▶ **처리할 자료**:
====

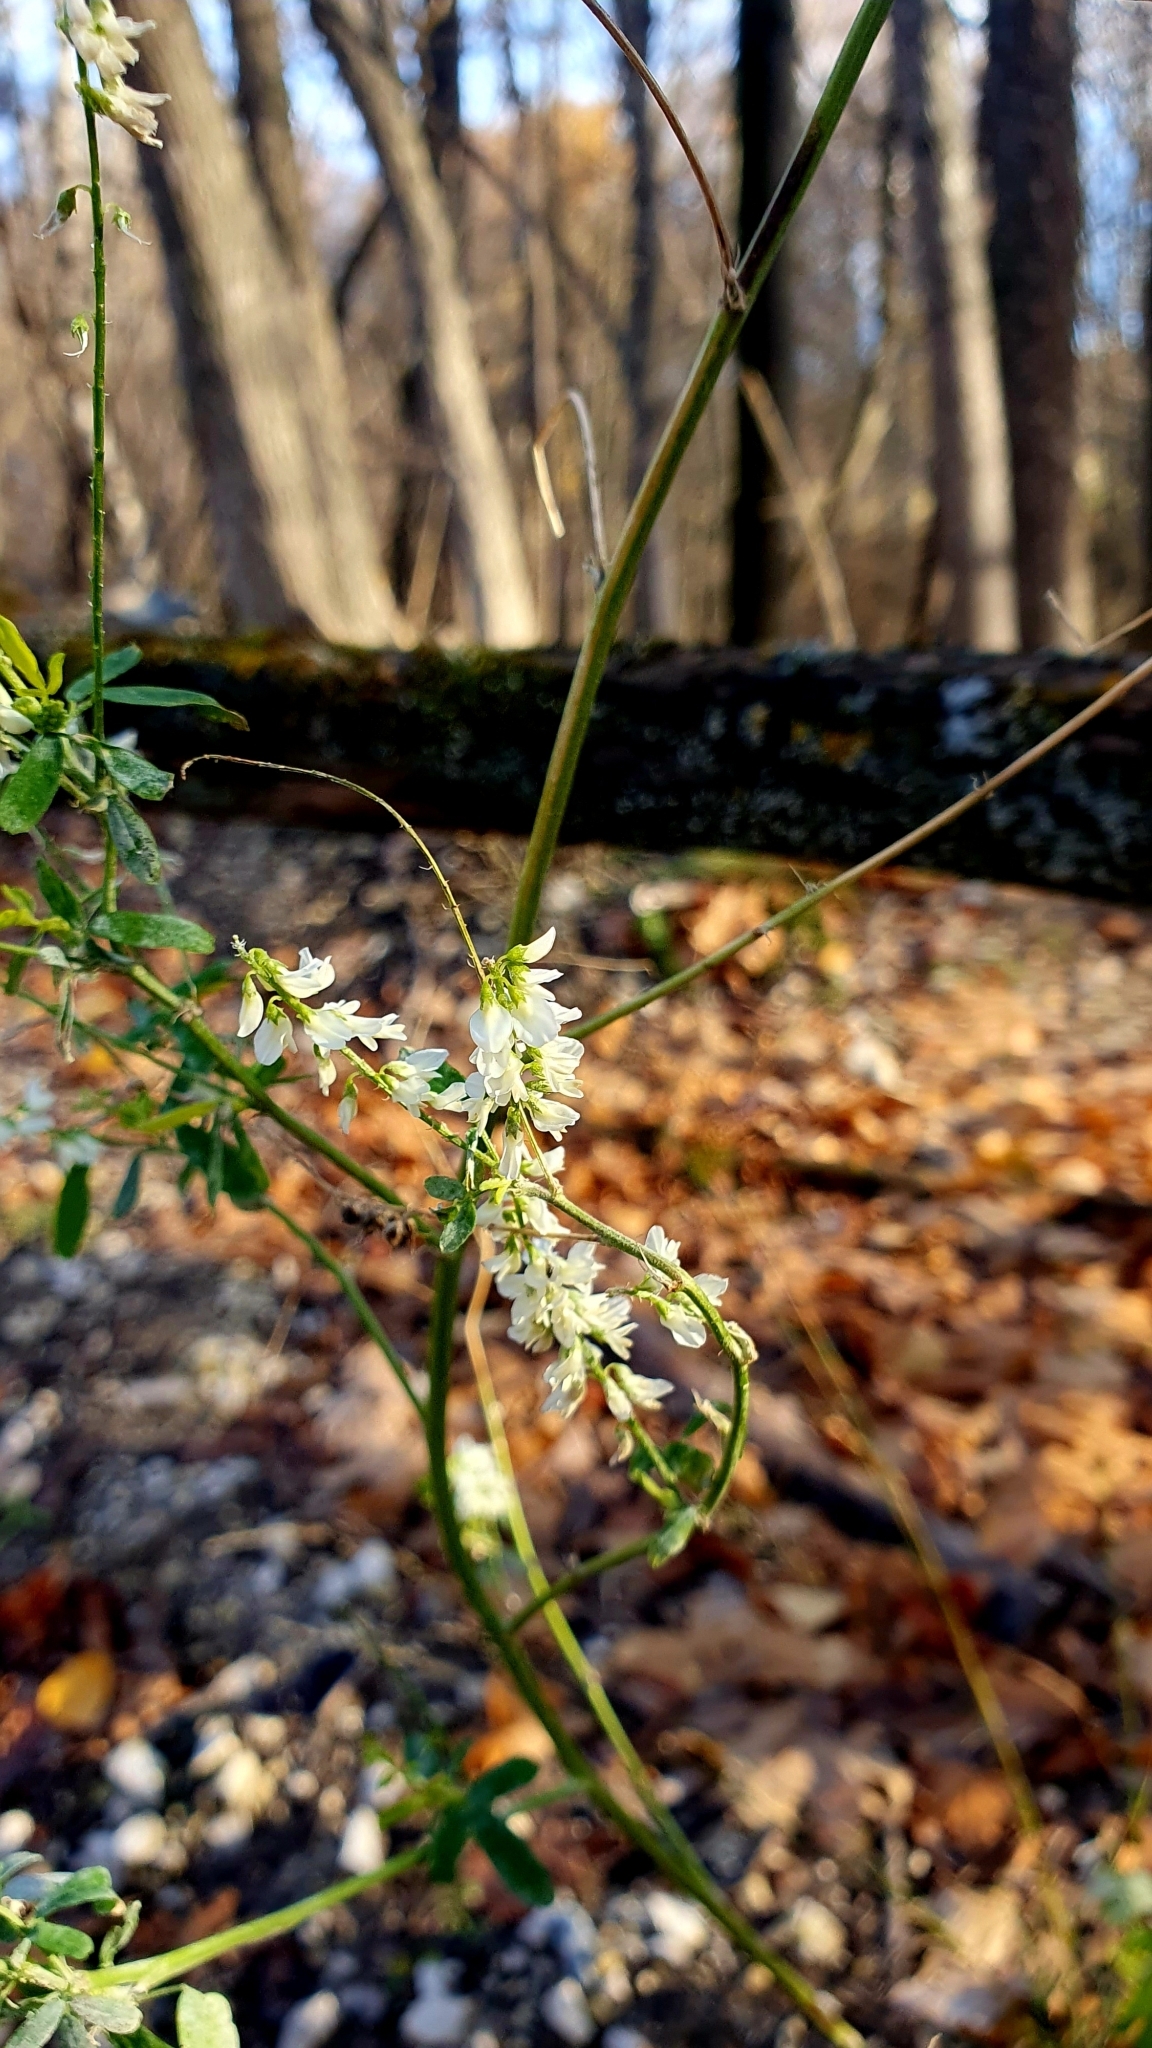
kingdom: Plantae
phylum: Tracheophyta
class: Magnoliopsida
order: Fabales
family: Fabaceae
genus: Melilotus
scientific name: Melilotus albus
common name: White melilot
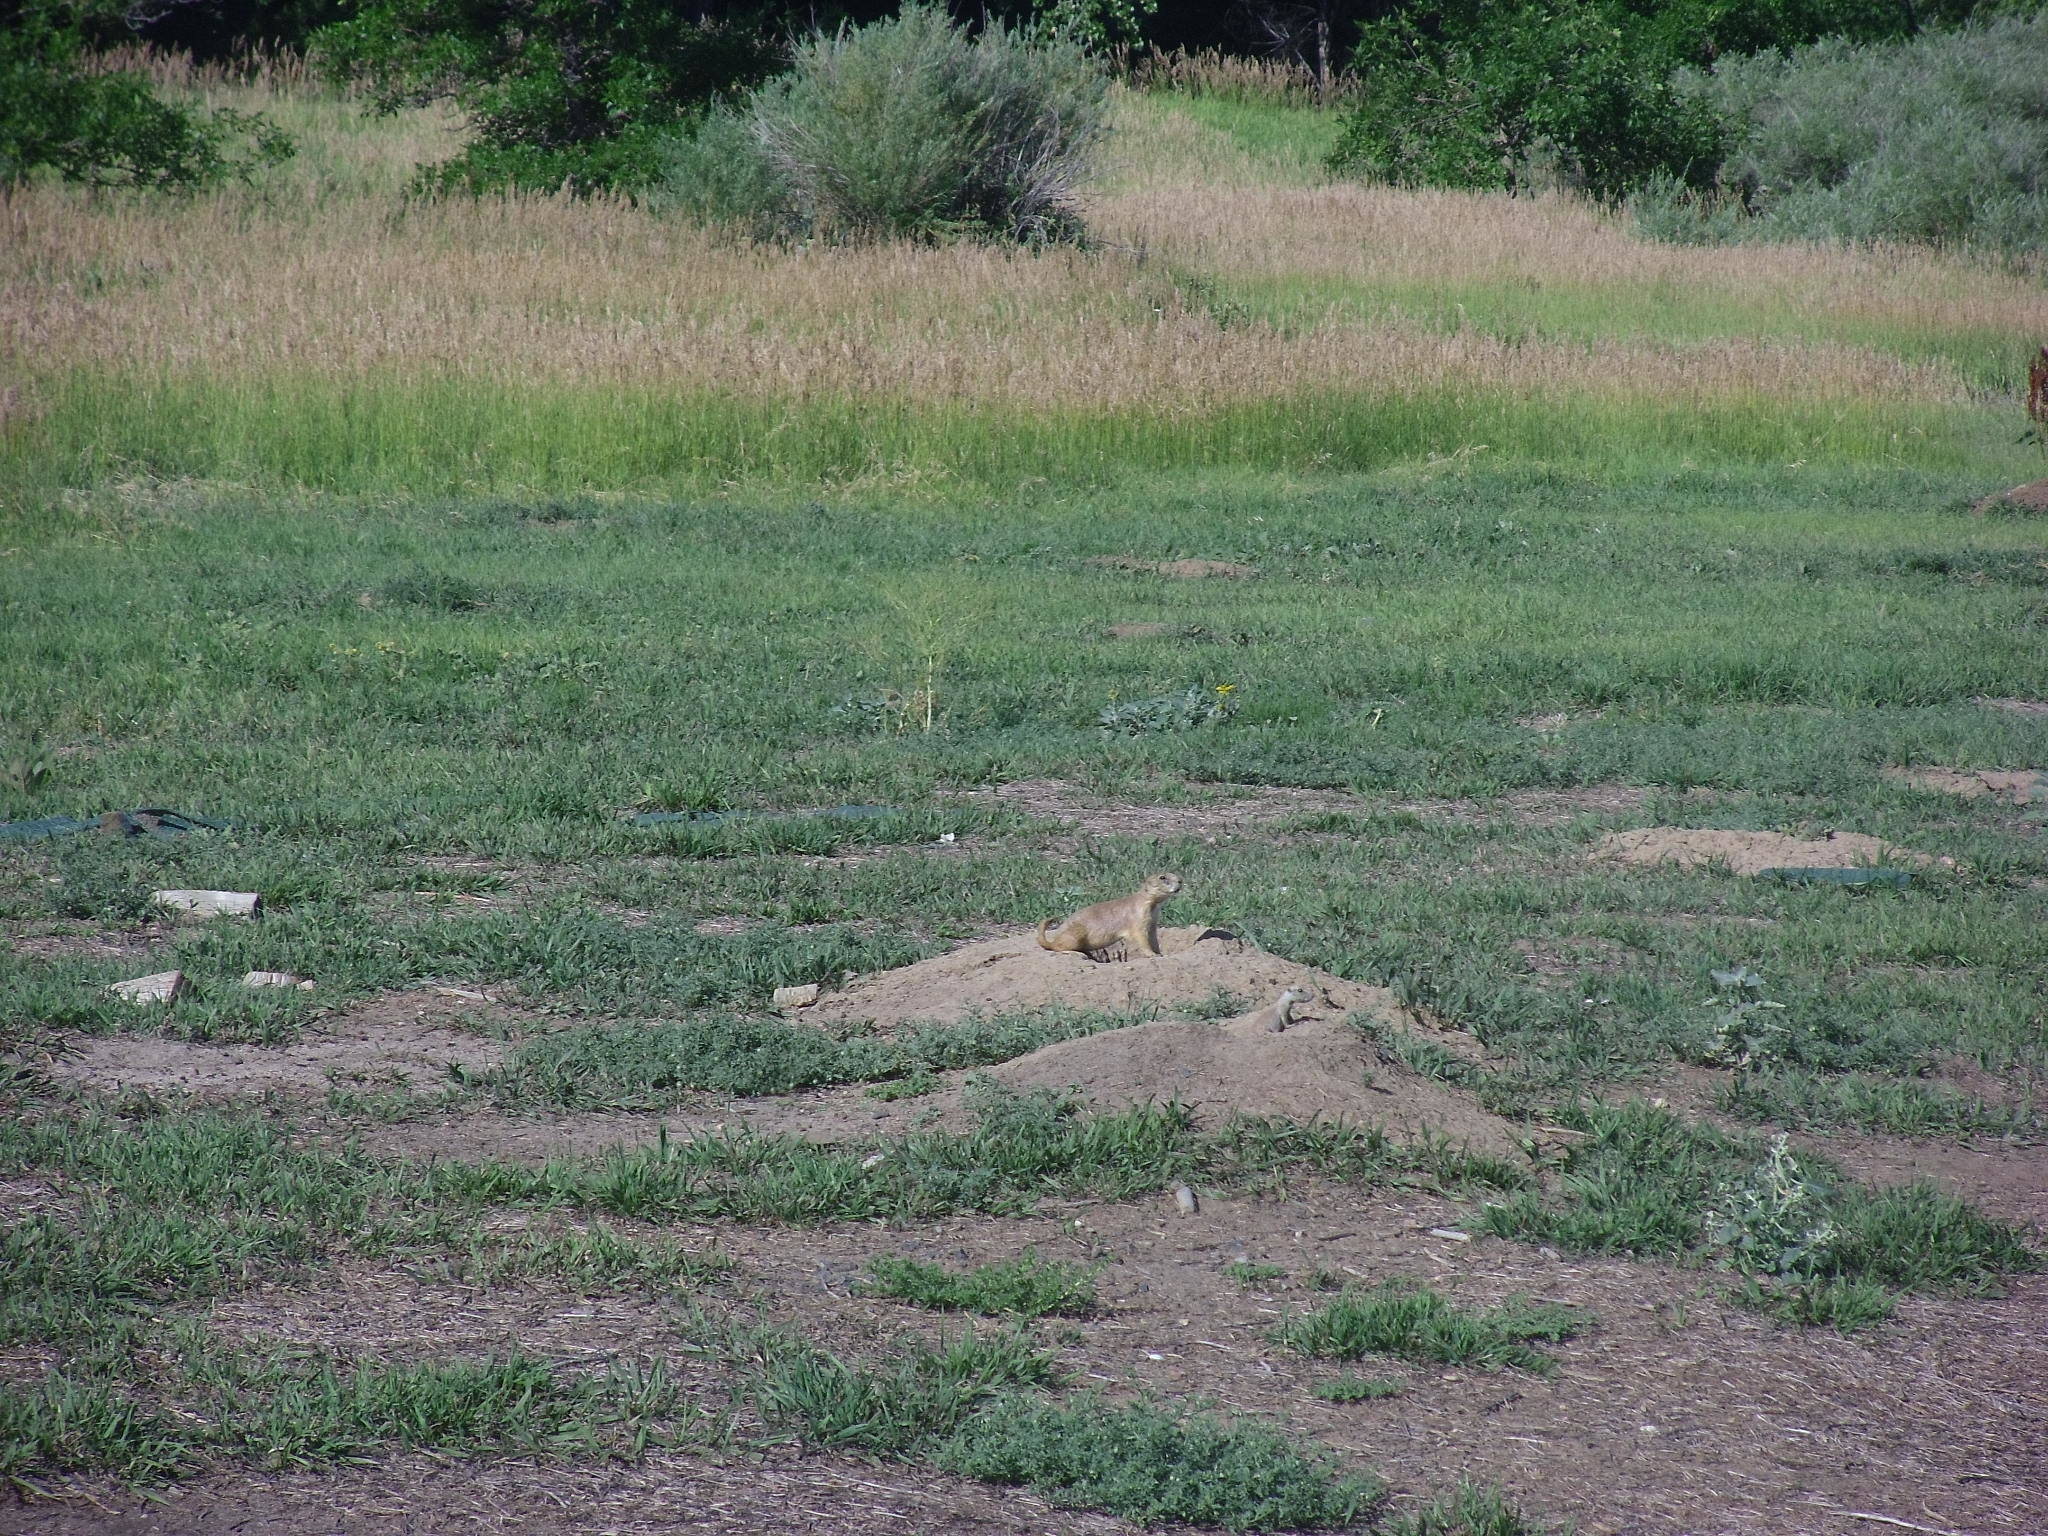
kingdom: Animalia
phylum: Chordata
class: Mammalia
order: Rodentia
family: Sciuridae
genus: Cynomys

====

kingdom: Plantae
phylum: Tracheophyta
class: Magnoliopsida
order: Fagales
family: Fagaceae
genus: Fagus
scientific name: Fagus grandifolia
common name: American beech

====

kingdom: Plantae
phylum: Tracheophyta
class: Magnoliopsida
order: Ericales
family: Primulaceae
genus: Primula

====

▶ **과제 요건**: 위 자료에서 "genus: Melilotus" 문구가 있는 줄에서 시작해 "genus: Cynomys" 문구가 있는 줄까지, 양 끝 줄을 포함해 한 글자도 바꾸지 말고 그대로 출력하세요. 그림은 답에서 빼 주세요.

▶ **전체 풀이**:
genus: Melilotus
scientific name: Melilotus albus
common name: White melilot
kingdom: Animalia
phylum: Chordata
class: Mammalia
order: Rodentia
family: Sciuridae
genus: Cynomys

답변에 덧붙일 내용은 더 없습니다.